Common Core, the controversial learning standards that have been a point of contention since its inception in 2011, was brought into question at Carmel’s Board of Education meeting Tuesday night.

Members of the community spoke out urging the board to vote in favor of a resolution that would recommend the New York State Legislatuer discontinue the implementation of Common Core standards within the state. Despite public concern and a petition submitted by Trustee John Curzio with 490 signatures from high school students in favor ending Common Core, the board voted 4-3 against the resolution.

While Curzio said he strongly believes that curriculum and education policy are best left to the states and local school boards, School Board President Greg Riley, who voted against the resolution, believes the basic tenets of Common Core have merit, commending the district for building a successful program around the needs of students by using the foundational framework.

Common Core standards, put in place by the state, are a set of learning goals that outline the knowledge and skills students should gain throughout their K-12 education in order to graduate ready to succeed in entry-level careers, introductory academic college courses and workforce training programs.

Common Core is designed to provide a clear and consistent framework for educators in an attempt to fix the inconsistent academic standards throughout the country that can’t agree on what students should know and be able to do at each grade, advocates for the learning standards say.

“Familiarity has increased in each consecutive year with the adoption of new instructional materials and with students having received consecutive years of instruction under the Common Core learning standards,” Superintendent Andy Irvin said. “Standards and specifically high standards are good for education.”

But several parents and educators made their case to pass the resolution prior to the board’s paper-thin vote.

“I’ve been involved in fighting the Common Core for the past several years,” Patterson resident Andrew Falk said at the Feb. 7 meeting. “Voting for this resolution is a vote supporting the community that is against the Common Core.”

Anthony Cardinale, a third grade teacher at Kent Elementary School, stated parents and educators are concerned about state testing and graduation requirements due to the skill level being shifted down to earlier grades.

County officials even expressed their disapproval with Common Core.

“The goal of the educational system is to promote an individual initiative allowing children to become all that they are capable of becoming and not forcing conformity in their formative years,” County Executive MaryEllen Odell wrote in a letter addressed to the board.

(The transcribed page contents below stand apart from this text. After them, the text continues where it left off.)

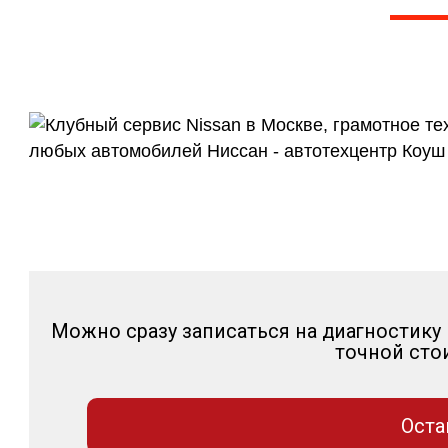
Рейтинг 5 из 5. Более 1000
и других независ
Можно сразу записаться на диагностику
точной сто
Оста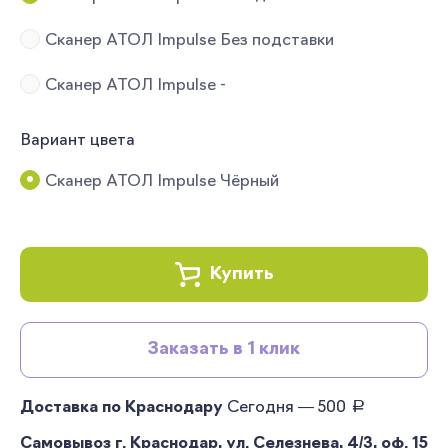
Сканер АТОЛ Impulse Без подставки
Сканер АТОЛ Impulse -
Вариант цвета
Сканер АТОЛ Impulse Чёрный
Купить
Заказать в 1 клик
руб.
Доставка по Краснодару
Сегодня — 500
Самовывоз г. Краснодар, ул. Селезнева, 4/3, оф. 15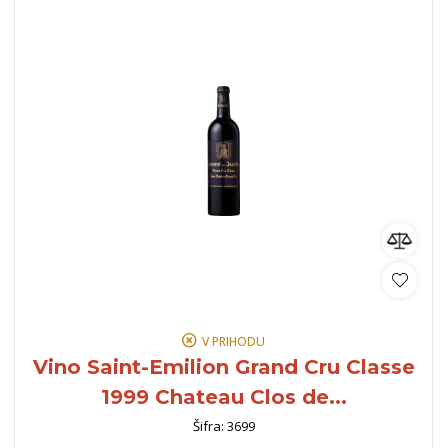
V PRIHODU
Vino Saint-Emilion Grand Cru Classe
1999 Chateau Clos de...
Šifra: 3699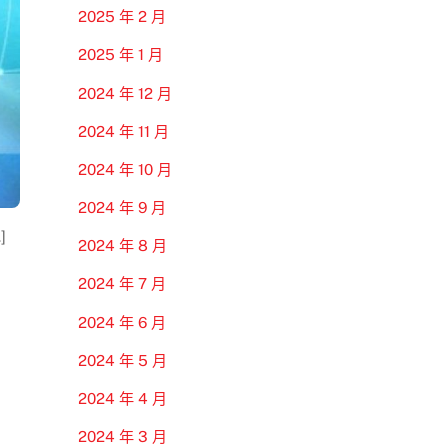
2025 年 2 月
2025 年 1 月
2024 年 12 月
2024 年 11 月
2024 年 10 月
2024 年 9 月
]
2024 年 8 月
2024 年 7 月
2024 年 6 月
2024 年 5 月
2024 年 4 月
2024 年 3 月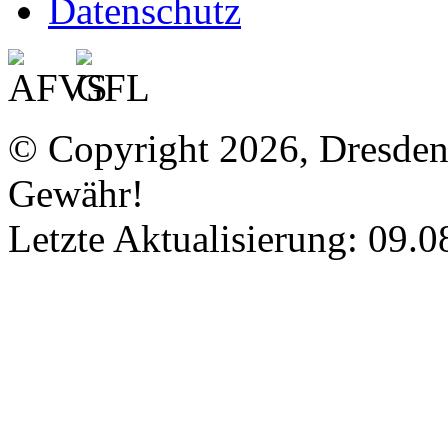
Datenschutz
© Copyright 2026, Dresde
Gewähr!
Letzte Aktualisierung: 09.0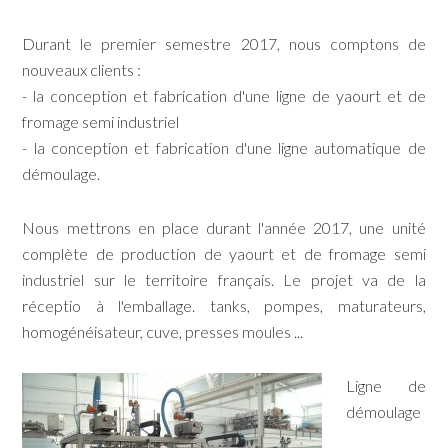
Durant le premier semestre 2017, nous comptons de
nouveaux clients :
- la conception et fabrication d'une ligne de yaourt et de
fromage semi industriel
- la conception et fabrication d'une ligne automatique de
démoulage.
Nous mettrons en place durant l'année 2017, une unité
complète de production de yaourt et de fromage semi
industriel sur le territoire français. Le projet va de la
réceptio à l'emballage. tanks, pompes, maturateurs,
homogénéisateur, cuve, presses moules ...
Ligne de
démoulage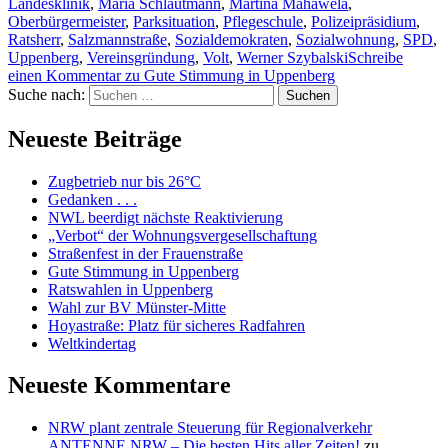
Landesklinik
,
Maria Schlautmann
,
Martina Mahawela
,
Oberbürgermeister
,
Parksituation
,
Pflegeschule
,
Polizeipräsidium
,
Ratsherr
,
Salzmannstraße
,
Sozialdemokraten
,
Sozialwohnung
,
SPD
,
Uppenberg
,
Vereinsgründung
,
Volt
,
Werner Szybalski
Schreibe
einen Kommentar
zu Gute Stimmung in Uppenberg
Suche nach:
Suchen
Neueste Beiträge
Zugbetrieb nur bis 26°C
Gedanken . . .
NWL beerdigt nächste Reaktivierung
„Verbot“ der Wohnungsvergesellschaftung
Straßenfest in der Frauenstraße
Gute Stimmung in Uppenberg
Ratswahlen in Uppenberg
Wahl zur BV Münster-Mitte
Hoyastraße: Platz für sicheres Radfahren
Weltkindertag
Neueste Kommentare
NRW plant zentrale Steuerung für Regionalverkehr
ANTENNE NRW – Die besten Hits aller Zeiten!
zu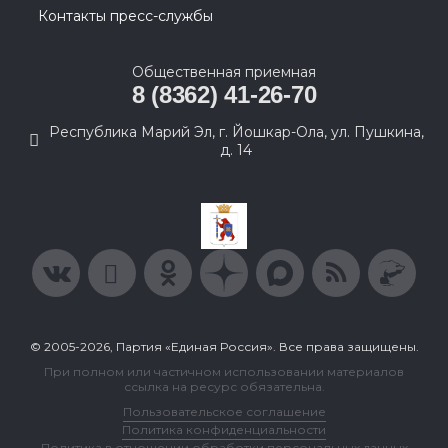
Контакты пресс-службы
Общественная приемная
8 (8362) 41-26-70
Республика Марий Эл, г. Йошкар-Ола, ул. Пушкина,
д. 14
© 2005-2026, Партия «Единая Россия». Все права защищены.
При полном или частичном использовании материалов
ссылка на ресурс обязательна.
Пользовательское соглашение
Политика конфиденциальности
Политика в отношении обработки персональных данных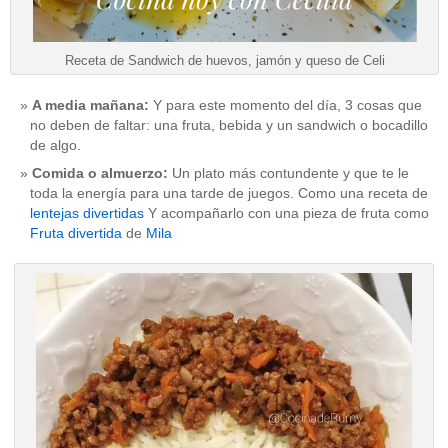
Receta de Sandwich de huevos, jamón y queso de Celi
A media mañana:
Y para este momento del día, 3 cosas que
no deben de faltar: una fruta, bebida y un sandwich o bocadillo
de algo.
Comida o almuerzo:
Un plato más contundente y que te le
toda la energía para una tarde de juegos. Como una receta de
lentejas divertidas
Y acompañarlo con una pieza de fruta como
Fruta divertida
de
Mila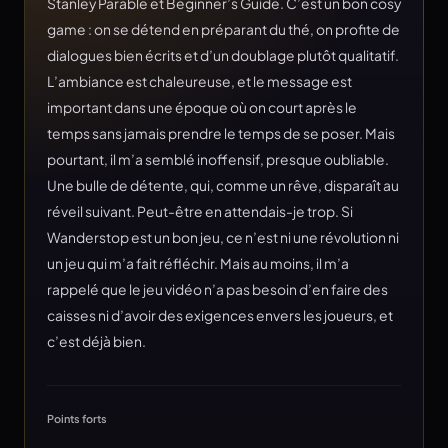
Stanley Parable et Beginner’s Guide. C’est un bon cosy
game : on se détend en préparant du thé, on profite de
dialogues bien écrits et d’un doublage plutôt qualitatif.
L’ambiance est chaleureuse, et le message est
important dans une époque où on court après le
temps sans jamais prendre le temps de se poser. Mais
pourtant, il m’a semblé inoffensif, presque oubliable.
Une bulle de détente, qui, comme un rêve, disparaît au
réveil suivant. Peut-être en attendais-je trop. Si
Wanderstop est un bon jeu, ce n’est ni une révolution ni
un jeu qui m’a fait réfléchir. Mais au moins, il m’a
rappelé que le jeu vidéo n’a pas besoin d’en faire des
caisses ni d’avoir des exigences envers les joueurs, et
c’est déjà bien.
Points forts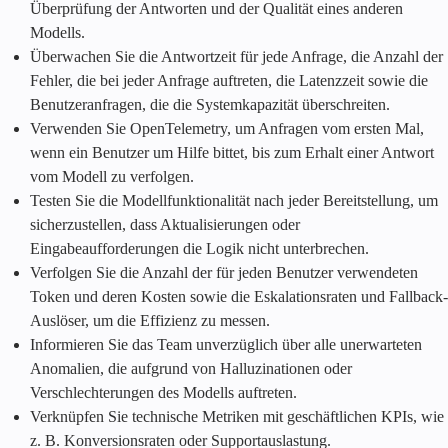
Überprüfung der Antworten und der Qualität eines anderen
Modells.
Überwachen Sie die Antwortzeit für jede Anfrage, die Anzahl der
Fehler, die bei jeder Anfrage auftreten, die Latenzzeit sowie die
Benutzeranfragen, die die Systemkapazität überschreiten.
Verwenden Sie OpenTelemetry, um Anfragen vom ersten Mal,
wenn ein Benutzer um Hilfe bittet, bis zum Erhalt einer Antwort
vom Modell zu verfolgen.
Testen Sie die Modellfunktionalität nach jeder Bereitstellung, um
sicherzustellen, dass Aktualisierungen oder
Eingabeaufforderungen die Logik nicht unterbrechen.
Verfolgen Sie die Anzahl der für jeden Benutzer verwendeten
Token und deren Kosten sowie die Eskalationsraten und Fallback-
Auslöser, um die Effizienz zu messen.
Informieren Sie das Team unverzüglich über alle unerwarteten
Anomalien, die aufgrund von Halluzinationen oder
Verschlechterungen des Modells auftreten.
Verknüpfen Sie technische Metriken mit geschäftlichen KPIs, wie
z. B. Konversionsraten oder Supportauslastung.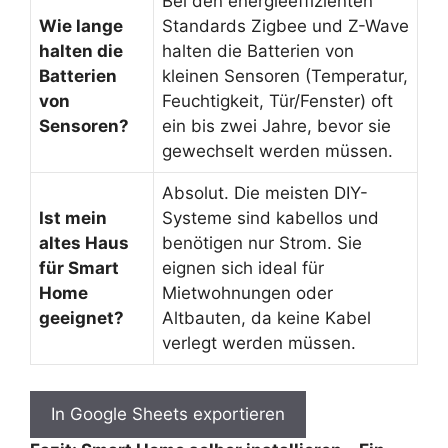
Bei den energieeffizienten
Wie lange
Standards Zigbee und Z-Wave
halten die
halten die Batterien von
Batterien
kleinen Sensoren (Temperatur,
von
Feuchtigkeit, Tür/Fenster) oft
Sensoren?
ein bis zwei Jahre, bevor sie
gewechselt werden müssen.
Absolut. Die meisten DIY-
Ist mein
Systeme sind kabellos und
altes Haus
benötigen nur Strom. Sie
für Smart
eignen sich ideal für
Home
Mietwohnungen oder
geeignet?
Altbauten, da keine Kabel
verlegt werden müssen.
In Google Sheets exportieren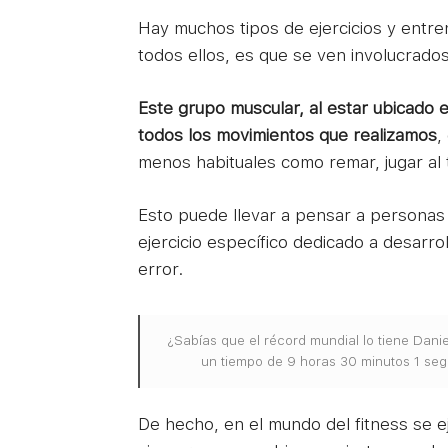
Hay muchos tipos de ejercicios y entre
todos ellos, es que se ven involucrado
Este grupo muscular, al estar ubicado e
todos los movimientos que realizamos
,
menos habituales como remar, jugar al te
Esto puede llevar a pensar a personas 
ejercicio específico dedicado a desarro
error.
¿Sabías que el récord mundial lo tiene Dani
un tiempo de 9 horas 30 minutos 1 seg
De hecho, en el mundo del fitness se 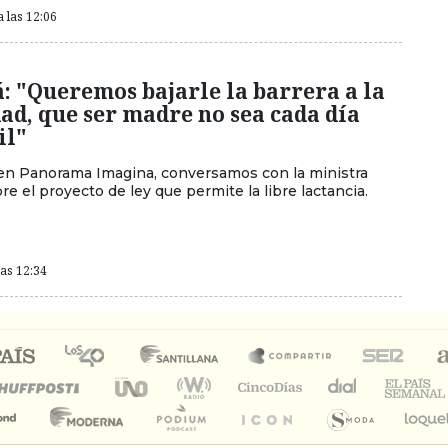
a las 12:06
á: "Queremos bajarle la barrera a la
d, que ser madre no sea cada día
il"
n Panorama Imagina, conversamos con la ministra
bre el proyecto de ley que permite la libre lactancia.
las 12:34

Legislator Toni Addonizio agreed stressing the importance of bringing curriculum decisions back to a local level.

Trustee Michelle Yorio, who voted against the resolution, said the district has done exceptional work enhancing the curriculum with creative thinking, collaboration, and critical thinking while adhering to the guidelines set forth.

Board Vice President Heyam Nesheiwat, who voted for the resolution, said the negatives of Common Core outweigh the positives. She said she voted against Common Core because the “overwhelming local community response and national response, has been that common core needs to be removed and replaced with a better thought out and implemented approach.”

But despite mixed feelings throughout the board, they all agreed they voted for what they felt was best for the students.

“I do not agree with all the components of Common Core but to simply abolish it without providing our administrators, teachers and students with another plan that works does not make for a productive learning environment,” Trustee Tara DeTurris, who voted against the resolution, said. “Our schools promote consistency and until there is a better proposal on the table this is my course of action.”